That’s exciting, but how are you going to get passed the inevitable conception that this is just another web framework in another hipster language? What would be the value prop to them?
Love it! Excited to try it out!
Excellent result. Congratulations
This library looks really interesting!
Does it support some kind of interaction between plots and tables? E.g. when a time range is selected in a plot, a table is automatically filtered to that range only.
Everything is fully reactive. I’m currently extending this demo by adding a form to filter the dataset which will update the whole dashboard.
Changing UI elements automatically updates a corresponding Julia value, for example a Julia range. If this range is Reactive/Observable then it triggers changes in its dependents: it updates the dataset, and the updated dataset is then propagated, updating all the UI components which display it.
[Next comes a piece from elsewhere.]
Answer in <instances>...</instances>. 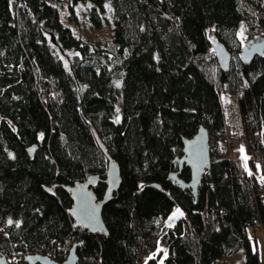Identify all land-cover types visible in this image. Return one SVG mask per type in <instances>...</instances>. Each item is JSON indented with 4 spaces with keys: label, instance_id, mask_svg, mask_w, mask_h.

In your example, the plot would need to trigger an event and update an underlying value in the model (for example a range), which would filter the dataset on the server, which would then propagate the new data onto the UI. I’m not sure if the plotting library I use here does it, but if not, the great part is that it’s relatively simple to integrate a different plotting library which exposes this behaviour.
One of the top goals was to allow using any Vue.js library, exposing all its features. And this part seems to work well already. The next part would be to create a rich ecosystem of packages and libraries which support a wide range of features.
I’m very excited to see this package.
Moving on with forms support: reactive check boxes!
This is looking great @essenciary! Keep the updates coming
Custom select with multiple options
Server-side loading state for data tables (the stripe under the header )
As an Interact.jl user, I’m glad to hear you’ll be supporting Observables! Along with the excellent plotting and dataframe elements posted here, I’m super excited to try Stipple.jl.
I would like to echo the sentiments others have expressed here. I find myself looking for updates on the progress almost daily. It looks fantastic.
New demo time!
k-means clustering exploratory data visualisation using the iris data set! Featuring the newly added slider component and the new scatter plots.
The full code:
Thank you, that’s very inspiring and motivating!
Agree! Really excited about the capabilities in this package. When do you expect to release it?